Wrapped BTC (WBTC), for example, offers a way to use Bitcoin (BTC) on the Ethereum blockchain. However, despite this getting close to trading BTC on a DEX, WBTC requires centralized platforms for minting and storing, which thereby removes the whole premise of a DEX. One of 2021’s new additions to the crypto family, Badger DAO, meanwhile, has come the closest to allowing BTC trading on Ethereum DEXs. It cannot employ pure BTC on Ethereum, but by using its DIGG token, which works in a similar way to WBTC but is fully decentralized, BTC can now be used as collateral on other blockchains. With this step forward, it is only a matter of time before BTC is tradeable on Ethereum DEXs.
How to Make Money on Decentralized Exchanges
DEX As Traditional Exchange
The most traditional way to make money on a DEX is to use it in the same way you would a currency exchange. By watching the market and conversion rates, individuals can quickly buy and sell cryptocurrencies in order to make a profit.
DEX As Liquidity Provider
The fees paid for peer-to-peer transactions are split between liquidity providers, and so this is another way to earn money. These fees do vary across different DEXs, with rewards generally being quite high, but the risks also being great. The ways to work as a liquidity provider vary across DEXs: some require you to have the same amount of value across different tokens, while others offer higher rewards for providing their native token (for example, CAKE on Pancakeswap).
Which are the Best Decentralized Crypto Exchanges?
As is reflected in the below DEX rankings, most of the top-ranked DEXs are AMM exchanges. Clearly, there is a strong desire among crypto holders to work directly, transparently, and as quickly as possible, which makes sense with cryptocurrency’s infamous volatility.
Among the most popular DEXs are:
- Uniswap: Built on Ethereum, Uniswap has some of the lowest fees (0.3%) and lists new coins as they are launched.

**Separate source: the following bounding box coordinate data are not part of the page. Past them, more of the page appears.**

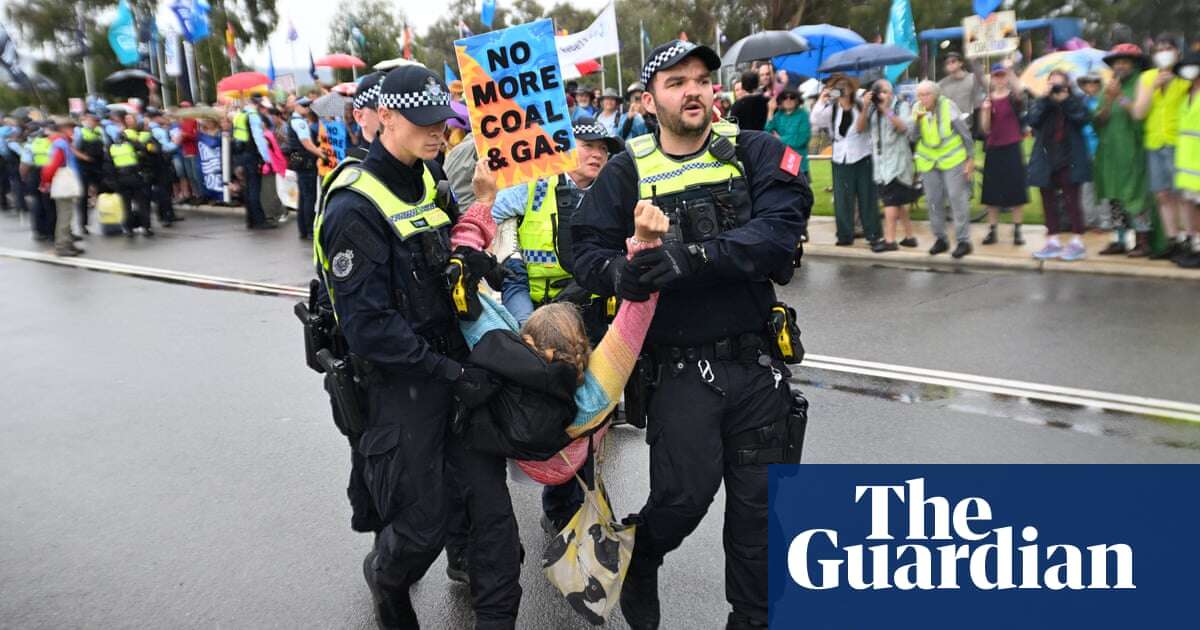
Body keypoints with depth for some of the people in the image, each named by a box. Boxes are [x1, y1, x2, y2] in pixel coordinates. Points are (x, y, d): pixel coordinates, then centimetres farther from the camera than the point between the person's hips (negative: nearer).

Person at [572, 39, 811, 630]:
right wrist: (619, 271, -26)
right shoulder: (626, 172, 1)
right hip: (679, 368, -1)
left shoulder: (756, 153, 0)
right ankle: (638, 561, 31)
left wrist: (692, 258, -28)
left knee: (758, 502, 12)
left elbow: (779, 231, -16)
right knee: (684, 496, -4)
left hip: (757, 362, 2)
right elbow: (587, 251, -3)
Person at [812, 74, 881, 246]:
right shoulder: (831, 109, 4)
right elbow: (815, 121, -10)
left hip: (862, 156, -2)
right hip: (841, 158, 2)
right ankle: (845, 235, 10)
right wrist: (821, 100, -15)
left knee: (866, 196, 4)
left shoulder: (861, 105, -2)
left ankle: (872, 233, 12)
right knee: (843, 198, 3)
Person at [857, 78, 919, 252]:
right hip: (880, 160, 6)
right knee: (898, 201, 13)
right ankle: (909, 236, 22)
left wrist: (887, 110, -28)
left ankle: (890, 240, -10)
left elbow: (903, 127, -19)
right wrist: (865, 108, -15)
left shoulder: (901, 106, -3)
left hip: (896, 159, -6)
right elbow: (860, 128, -2)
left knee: (890, 200, -11)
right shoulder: (872, 109, 8)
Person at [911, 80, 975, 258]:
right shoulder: (917, 109, -2)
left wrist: (971, 158, -5)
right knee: (934, 201, 9)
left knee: (958, 200, -6)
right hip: (928, 161, 4)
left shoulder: (948, 106, -13)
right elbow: (912, 136, -7)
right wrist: (917, 120, -25)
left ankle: (963, 240, 1)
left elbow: (965, 132, -6)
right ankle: (940, 239, 22)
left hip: (952, 159, -4)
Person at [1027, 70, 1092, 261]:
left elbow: (1082, 117, -13)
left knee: (1071, 201, -5)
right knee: (1048, 202, 6)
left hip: (1068, 161, -3)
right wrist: (1046, 98, -15)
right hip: (1046, 161, 3)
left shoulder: (1075, 102, 5)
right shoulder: (1041, 103, 10)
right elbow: (1032, 119, -9)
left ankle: (1077, 243, -1)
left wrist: (1065, 99, -16)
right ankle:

It is relatively easy to use, with analytics and token lists, and a dedicated appfor straight swapping.
- Pancakeswap: Run on the BSC, Pancakeswap uses LPs, which they call syrup pools, and offers rewards to those who offer tokens in their own native BEP-20 token (CAKE). The staking rewards on Pancakeswap can be very lucrative, with some LPs offering annual returns of up to 1300%.
- 1inch Liquidity Protocol: Allowing for users to connect to their Ethereum wallets means that 1inch Liquidity Protocol never takes control of the users’ assets. As an aggregator, 1inch Liquidity Protocol also does the hard work of comparing all the prices across DEXs, which means the best exchange rates for its users. In addition to this, it has introduced a fee-reducing Chi Gas token (CHI), and a Mooniswap AMM, making it somewhat of an innovative hybrid.
Decentralized exchanges (DEXs), in their various forms, offer users the ability to exchange assets in a fully decentralized way. This is certainly a step in the right direction for the whole cryptocurrency movement, with its focus on governance. Additionally, it has come at the perfect time, and as a result of the rise of DeFi. The platforms still have some drawbacks, such as their inability to trade in crypto or BTC, or their high fees. However, these all have answers on the horizon — Badger DAO for BTC trading, Ethereum 2.0 for lower-cost fees, and hopefully wider acceptance of cryptocurrencies as payment for goods and services.
The user-friendly interfaces of DEXs also make them more accessible, but due to the independence of the user in a decentralized sphere, they still require some know-how. This, as well as their lower fees and acceptance of fiat currencies, is where CEXs perhaps gain the upper hand. However, with the support of the analytics and forum sections available on DEXs, and the current Ethereum upgrade to Ethereum 2.0, we could soon be seeing DEXs surpassing CEXs in usage.